An incident earlier this month where a man slapped a screaming toddler on a flight from Minneapolis to Atlanta is extreme, but it shows how tense things can get in the close quarters of an airplane.

As a mom, I feel for the parents of those screaming children. Who hasn’t been there? There is nothing worse than enduring hateful stares from other grown-ups while you are desperately trying to pacify your child.

Here are some suggestions from parenting and travel experts on how to know when your child is ready to take flight, and how to keep him or her calm at 30,000 feet.

* Three months is the magic age. Most babies are ready to fly around the time they are 3 months old, said Rebecca Michals, global community manager for BabyCenter.com. Babies that age do need a lot of gear when traveling, she said, but many will sleep through a flight if it is at night or during their nap time. Michals said some international carriers have bassinets for babies to use during flights.

* Take practice runs in the car. If you are planning a trip with an older baby or toddler, try taking some road trips to build up his ability to be confined for several hours, said Heather Hunter, public relations manager at AAA.

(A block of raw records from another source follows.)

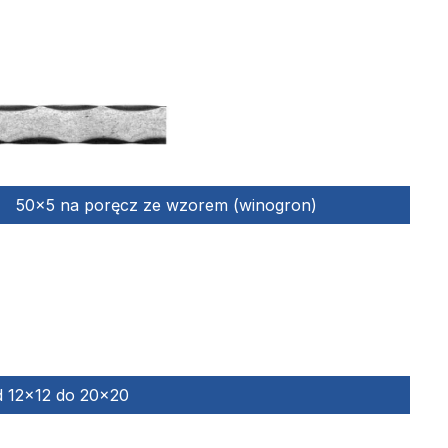
50x5 na poręcz ze wzorem (winogron)
d 12×12 do 20×20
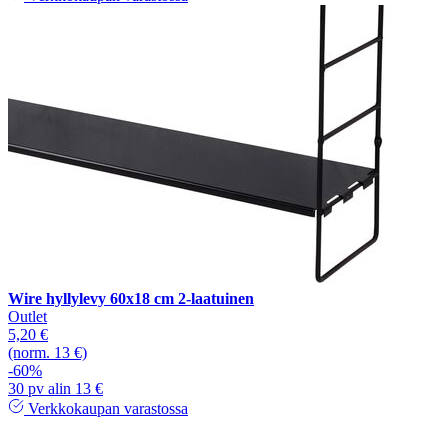
Wire hyllylevy 60x18 cm 2-laatuinen
Outlet
5,20 €
(norm. 13 €)
-60%
30 pv alin 13 €
Verkkokaupan varastossa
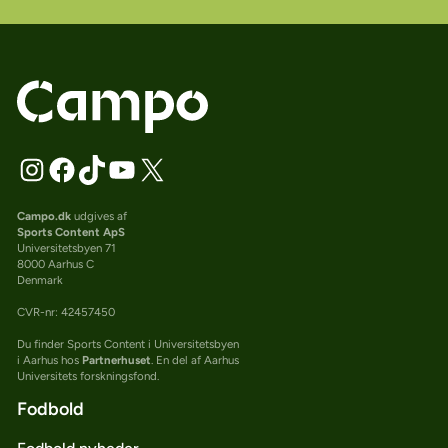
Campo.dk
udgives af
Sports Content ApS
Universitetsbyen 71
8000 Aarhus C
Denmark
CVR-nr: 42457450
Du finder Sports Content i Universitetsbyen
i Aarhus hos
Partnerhuset
. En del af Aarhus
Universitets forskningsfond.
Fodbold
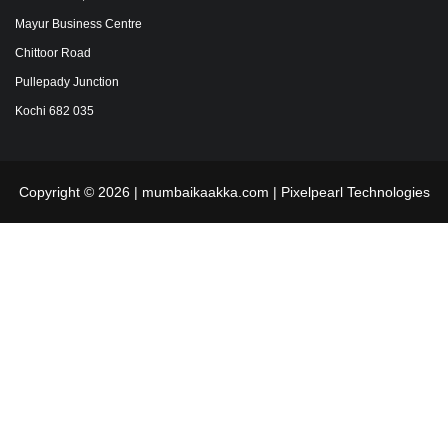
Mayur Business Centre
Chittoor Road
Pullepady Junction
Kochi 682 035
Copyright © 2026 | mumbaikaakka.com |
Pixelpearl Technologies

* Ease ear pain during takeoff and landing. Offer infants a bottle or pacifier, and older children a snack or drink, to fend off ear pain when changing altitudes, Michals said. John and Sherry Petersik, authors of the blog Young House Love , wrote about how they gave their daughter lollipops to help if her ears popped when they flew from Richmond to Hawaii last year.

* Bring too much of everything. Take as much formula, breast milk, snack food or juice as you think you will need, said Hunter. Then bring extras in case you are delayed. Michals suggests bringing one diaper for every hour that you will be in transit, plus a few extra. She also recommends putting several complete outfits in plastic bags in your carry-on, so you’re not digging around for tiny socks when you need to change your child’s clothes.

* Stock up on entertainment and treats. A bag of new toys, or toys that have been hidden for a few weeks so they will seem new, can help get you through a flight. Bring them out one at a time, Michals said, to keep your child’s interest. Keep a stash of favorite snacks and finger foods to stave off boredom and hunger. And a portable DVD player or tablet with games, apps or movies and comfortable headphones can help occupy an active toddler.

*Offer earplugs. If all of your attempts to keep your child happy and occupied during a flight fail, Michals said, some parents like to have a few sets of inexpensive earplugs to pass out to people sitting around them. The simple gesture acknowledges that your child is being disruptive and may ease tension between you and your fellow passengers.

“Most people are understanding if they can see you are trying to help your upset child,” Michals said. “I just remind other moms that anyone nearby who has traveled with their own children won’t be annoyed. They’re very sympathetic.”